[Stored entries]
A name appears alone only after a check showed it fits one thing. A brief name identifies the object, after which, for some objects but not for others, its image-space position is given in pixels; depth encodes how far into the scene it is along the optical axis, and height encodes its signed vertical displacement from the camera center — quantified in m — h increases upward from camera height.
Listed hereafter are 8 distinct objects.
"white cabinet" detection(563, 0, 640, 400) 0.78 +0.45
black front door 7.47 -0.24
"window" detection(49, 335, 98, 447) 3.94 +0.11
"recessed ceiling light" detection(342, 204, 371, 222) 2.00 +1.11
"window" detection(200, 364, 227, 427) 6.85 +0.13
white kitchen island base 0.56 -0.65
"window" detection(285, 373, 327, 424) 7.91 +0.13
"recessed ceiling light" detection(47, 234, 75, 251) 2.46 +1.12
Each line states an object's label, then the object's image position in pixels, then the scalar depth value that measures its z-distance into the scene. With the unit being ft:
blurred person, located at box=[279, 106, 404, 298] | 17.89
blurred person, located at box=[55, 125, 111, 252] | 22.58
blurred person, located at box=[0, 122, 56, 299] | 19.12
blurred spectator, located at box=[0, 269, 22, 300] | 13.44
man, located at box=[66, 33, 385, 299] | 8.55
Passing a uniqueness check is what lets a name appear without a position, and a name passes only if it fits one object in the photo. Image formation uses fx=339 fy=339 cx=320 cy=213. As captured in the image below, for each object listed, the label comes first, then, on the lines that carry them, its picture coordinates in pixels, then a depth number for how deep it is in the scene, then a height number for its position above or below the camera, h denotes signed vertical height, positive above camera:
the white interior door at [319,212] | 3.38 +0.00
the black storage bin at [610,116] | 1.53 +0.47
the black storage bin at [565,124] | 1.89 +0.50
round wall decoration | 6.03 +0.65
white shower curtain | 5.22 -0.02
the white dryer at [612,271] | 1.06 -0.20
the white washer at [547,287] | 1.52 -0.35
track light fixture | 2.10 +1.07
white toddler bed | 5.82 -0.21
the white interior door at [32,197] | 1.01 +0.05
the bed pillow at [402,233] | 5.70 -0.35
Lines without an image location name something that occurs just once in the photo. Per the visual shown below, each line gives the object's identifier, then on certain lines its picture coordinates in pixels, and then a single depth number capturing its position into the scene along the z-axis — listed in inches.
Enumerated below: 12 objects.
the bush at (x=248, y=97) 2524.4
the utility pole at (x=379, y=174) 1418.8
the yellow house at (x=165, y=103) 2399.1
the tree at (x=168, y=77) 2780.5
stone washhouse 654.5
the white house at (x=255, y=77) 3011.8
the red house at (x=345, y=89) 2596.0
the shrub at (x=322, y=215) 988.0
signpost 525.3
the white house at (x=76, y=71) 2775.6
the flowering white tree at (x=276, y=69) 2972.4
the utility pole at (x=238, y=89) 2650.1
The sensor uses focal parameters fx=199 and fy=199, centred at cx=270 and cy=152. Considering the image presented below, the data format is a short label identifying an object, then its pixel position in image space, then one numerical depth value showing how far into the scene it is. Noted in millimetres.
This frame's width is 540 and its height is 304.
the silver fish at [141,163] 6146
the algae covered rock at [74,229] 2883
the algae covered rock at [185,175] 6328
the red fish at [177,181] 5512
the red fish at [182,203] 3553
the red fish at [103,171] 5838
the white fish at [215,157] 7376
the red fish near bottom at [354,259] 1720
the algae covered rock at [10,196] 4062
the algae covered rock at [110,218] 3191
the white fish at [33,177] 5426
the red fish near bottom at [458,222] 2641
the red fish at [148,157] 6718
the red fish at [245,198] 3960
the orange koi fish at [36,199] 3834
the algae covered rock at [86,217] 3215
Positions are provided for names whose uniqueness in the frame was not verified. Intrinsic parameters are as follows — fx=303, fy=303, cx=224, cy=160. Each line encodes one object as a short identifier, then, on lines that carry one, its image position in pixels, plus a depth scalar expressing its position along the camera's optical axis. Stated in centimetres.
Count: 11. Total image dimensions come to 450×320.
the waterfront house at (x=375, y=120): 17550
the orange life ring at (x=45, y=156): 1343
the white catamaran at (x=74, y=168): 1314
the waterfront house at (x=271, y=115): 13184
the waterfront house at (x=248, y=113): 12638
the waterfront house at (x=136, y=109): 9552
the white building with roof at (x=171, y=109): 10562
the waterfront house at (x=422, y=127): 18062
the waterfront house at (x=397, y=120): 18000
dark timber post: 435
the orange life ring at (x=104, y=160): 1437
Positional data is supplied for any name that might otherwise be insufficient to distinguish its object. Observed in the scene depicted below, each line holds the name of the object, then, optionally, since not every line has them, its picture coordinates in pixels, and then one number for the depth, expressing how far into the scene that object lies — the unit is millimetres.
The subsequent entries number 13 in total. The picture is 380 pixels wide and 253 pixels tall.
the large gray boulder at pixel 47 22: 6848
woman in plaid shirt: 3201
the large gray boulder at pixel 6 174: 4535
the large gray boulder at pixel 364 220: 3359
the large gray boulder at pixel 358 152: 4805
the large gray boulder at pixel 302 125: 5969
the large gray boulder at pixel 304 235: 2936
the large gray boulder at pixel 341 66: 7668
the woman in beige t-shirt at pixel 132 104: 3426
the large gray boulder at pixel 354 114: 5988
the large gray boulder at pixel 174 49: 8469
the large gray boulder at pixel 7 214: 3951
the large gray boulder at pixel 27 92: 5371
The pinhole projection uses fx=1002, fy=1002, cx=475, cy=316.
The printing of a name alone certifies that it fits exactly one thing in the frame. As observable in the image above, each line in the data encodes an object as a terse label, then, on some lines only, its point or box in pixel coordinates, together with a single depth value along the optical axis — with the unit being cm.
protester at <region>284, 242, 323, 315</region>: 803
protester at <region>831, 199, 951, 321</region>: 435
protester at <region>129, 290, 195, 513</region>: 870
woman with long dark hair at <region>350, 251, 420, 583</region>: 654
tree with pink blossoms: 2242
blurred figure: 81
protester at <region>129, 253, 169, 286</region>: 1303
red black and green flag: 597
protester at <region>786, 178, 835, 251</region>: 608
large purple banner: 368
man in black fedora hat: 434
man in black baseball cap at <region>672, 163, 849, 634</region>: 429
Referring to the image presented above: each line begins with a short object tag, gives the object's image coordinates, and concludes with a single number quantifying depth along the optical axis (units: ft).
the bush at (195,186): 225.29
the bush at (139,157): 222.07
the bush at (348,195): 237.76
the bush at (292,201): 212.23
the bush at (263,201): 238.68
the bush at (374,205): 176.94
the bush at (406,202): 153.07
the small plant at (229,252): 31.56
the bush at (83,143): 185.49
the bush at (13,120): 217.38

:: Activity ::
Where the line containing "the small plant at (229,252): 31.56" appears, start copying, and go on exactly through the last line of the data.

:: Answer below ::
the small plant at (229,252): 31.56
the bush at (83,143): 185.49
the bush at (13,120): 217.38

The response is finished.